A mixture of 2-pentene and 3-hexene from the raffinate II metathesis was dimerized continuously analogously to Example 2 and Example 3. Fractional distillation of the product resulted in a decene/undecene/dodecene fraction with a purity of 99.5%.
100 g of 3-hexene are reacted with 3 g of triethylaluminum.

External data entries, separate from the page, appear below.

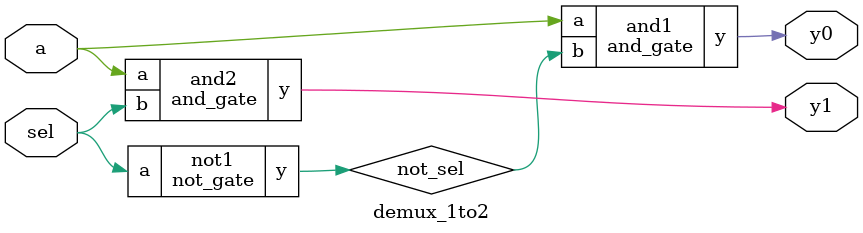
<source format=v>
module nand_gate (output y, input a, b);
  assign y = ~(a & b);
endmodule

module not_gate (output y, input a);
  nand_gate nand1 (y, a, a);
endmodule

module and_gate (output y, input a, b);
  nand_gate nand1 (nand1_out, a, b);
  not_gate not1 (y, nand1_out);
endmodule

module or_gate (output y, input a, b);
  not_gate not1 (not1_out, a);
  not_gate not2 (not2_out, b);
  nand_gate nand1 (nand1_out, not1_out, not2_out);
  not_gate not3 (y, nand1_out);
endmodule

module xor_gate (output y, input a, b);
  nand_gate nand1 (nand1_out, a, b);
  or_gate or1 (or1_out, a, b);
  and_gate and1 (y, nand1_out, or1_out);
endmodule

module mux_2to1 (output y, input a, b, sel);
  not_gate not1 (not_sel, sel);
  and_gate and1 (a_out, a, not_sel);
  and_gate and2 (b_out, b, sel);
  or_gate or1 (y, a_out, b_out);
endmodule

module demux_1to2 (output y0, y1, input a, sel);
  not_gate not1 (not_sel, sel);
  and_gate and1 (y0, a, not_sel);
  and_gate and2 (y1, a, sel);
endmodule
</source>
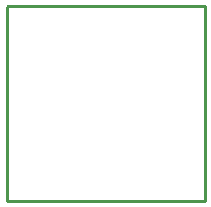
<source format=gko>
G04 Layer: BoardOutline*
G04 EasyEDA v6.4.17, 2021-02-26T18:21:57--8:00*
G04 8b8fbf476556458dbc2708442f6af73b,8aa2c519e6c9466aa65df0ec0365893d,10*
G04 Gerber Generator version 0.2*
G04 Scale: 100 percent, Rotated: No, Reflected: No *
G04 Dimensions in millimeters *
G04 leading zeros omitted , absolute positions ,4 integer and 5 decimal *
%FSLAX45Y45*%
%MOMM*%

%ADD10C,0.2540*%
D10*
X1089913Y-1350518D02*
G01*
X2755900Y-1350518D01*
X2755900Y-2997200D01*
X1079500Y-2997200D01*
X1079500Y-1360931D01*
X1089913Y-1350518D01*

%LPD*%
M02*

</source>
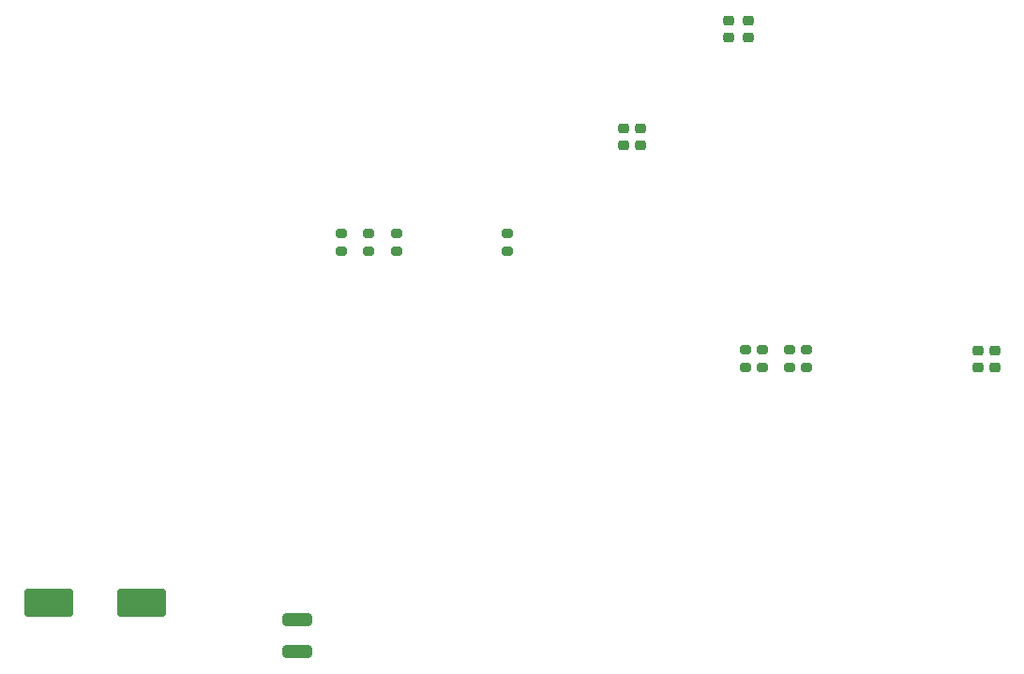
<source format=gbr>
%TF.GenerationSoftware,KiCad,Pcbnew,7.0.8*%
%TF.CreationDate,2023-11-18T19:30:00+11:00*%
%TF.ProjectId,Main 4.3,4d61696e-2034-42e3-932e-6b696361645f,rev?*%
%TF.SameCoordinates,Original*%
%TF.FileFunction,Paste,Bot*%
%TF.FilePolarity,Positive*%
%FSLAX46Y46*%
G04 Gerber Fmt 4.6, Leading zero omitted, Abs format (unit mm)*
G04 Created by KiCad (PCBNEW 7.0.8) date 2023-11-18 19:30:00*
%MOMM*%
%LPD*%
G01*
G04 APERTURE LIST*
G04 Aperture macros list*
%AMRoundRect*
0 Rectangle with rounded corners*
0 $1 Rounding radius*
0 $2 $3 $4 $5 $6 $7 $8 $9 X,Y pos of 4 corners*
0 Add a 4 corners polygon primitive as box body*
4,1,4,$2,$3,$4,$5,$6,$7,$8,$9,$2,$3,0*
0 Add four circle primitives for the rounded corners*
1,1,$1+$1,$2,$3*
1,1,$1+$1,$4,$5*
1,1,$1+$1,$6,$7*
1,1,$1+$1,$8,$9*
0 Add four rect primitives between the rounded corners*
20,1,$1+$1,$2,$3,$4,$5,0*
20,1,$1+$1,$4,$5,$6,$7,0*
20,1,$1+$1,$6,$7,$8,$9,0*
20,1,$1+$1,$8,$9,$2,$3,0*%
G04 Aperture macros list end*
%ADD10RoundRect,0.200000X0.275000X-0.200000X0.275000X0.200000X-0.275000X0.200000X-0.275000X-0.200000X0*%
%ADD11RoundRect,0.200000X-0.275000X0.200000X-0.275000X-0.200000X0.275000X-0.200000X0.275000X0.200000X0*%
%ADD12RoundRect,0.225000X0.250000X-0.225000X0.250000X0.225000X-0.250000X0.225000X-0.250000X-0.225000X0*%
%ADD13RoundRect,0.225000X-0.250000X0.225000X-0.250000X-0.225000X0.250000X-0.225000X0.250000X0.225000X0*%
%ADD14RoundRect,0.250000X-1.950000X-1.000000X1.950000X-1.000000X1.950000X1.000000X-1.950000X1.000000X0*%
%ADD15RoundRect,0.250000X-1.075000X0.312500X-1.075000X-0.312500X1.075000X-0.312500X1.075000X0.312500X0*%
G04 APERTURE END LIST*
D10*
%TO.C,R14*%
X208500000Y-166325000D03*
X208500000Y-164675000D03*
%TD*%
D11*
%TO.C,R18*%
X207000000Y-164675000D03*
X207000000Y-166325000D03*
%TD*%
D12*
%TO.C,C23*%
X193500000Y-146250000D03*
X193500000Y-144700000D03*
%TD*%
D11*
%TO.C,R10*%
X166500000Y-154175000D03*
X166500000Y-155825000D03*
%TD*%
D12*
%TO.C,C24*%
X224000000Y-166275000D03*
X224000000Y-164725000D03*
%TD*%
D13*
%TO.C,C21*%
X203250000Y-134975000D03*
X203250000Y-136525000D03*
%TD*%
D11*
%TO.C,R17*%
X204500000Y-164675000D03*
X204500000Y-166325000D03*
%TD*%
%TO.C,R12*%
X171500000Y-154175000D03*
X171500000Y-155825000D03*
%TD*%
D10*
%TO.C,R15*%
X203000000Y-166325000D03*
X203000000Y-164675000D03*
%TD*%
D12*
%TO.C,C22*%
X192000000Y-146250000D03*
X192000000Y-144700000D03*
%TD*%
D14*
%TO.C,C59*%
X140100000Y-187500000D03*
X148500000Y-187500000D03*
%TD*%
D15*
%TO.C,R1*%
X162500000Y-189037500D03*
X162500000Y-191962500D03*
%TD*%
D12*
%TO.C,C25*%
X225500000Y-166275000D03*
X225500000Y-164725000D03*
%TD*%
D13*
%TO.C,C20*%
X201500000Y-134975000D03*
X201500000Y-136525000D03*
%TD*%
D11*
%TO.C,R16*%
X181500000Y-154175000D03*
X181500000Y-155825000D03*
%TD*%
%TO.C,R11*%
X168950000Y-154175000D03*
X168950000Y-155825000D03*
%TD*%
M02*

</source>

After 22 hours at a temperature of 220° C. the reaction is complete.
In the resulting product mixture, the molar ratio of dimer to trimer is 58. The proportion of 2-butyl-1-octene is 69%. The degree of branching is 1.03. The proportion of doubly and triply branched isomers is 2%.
A tubular reactor located within a circulatory-air oven was charged with 32 g of catalyst chips (60% H-mordenite with SiO2: Al2O3=24.5—shaped with 40% Pural® SB from Condea) of particle size 0.7-1 mm and activated for 6 hours at 500° C. The system was then cooled, flooded with a feed of benzene:dodecene from Example 5 (10:1 molar), reacted at a space velocity of 0.62 g/gcath, and a 10-fold higher circulatory stream was established. Finally, the reactor was heated to 180° C. (single liquid phase, 30 bar hydraulic pressure) and the content of starting materials and products in the exit stream was detected by means of GC with respect to time. The resulting C1-8-alkylaryl mixture was purified by distillation and analyzed by means of coupled gas chromatography-mass spectrometry and 1H/13C NMR.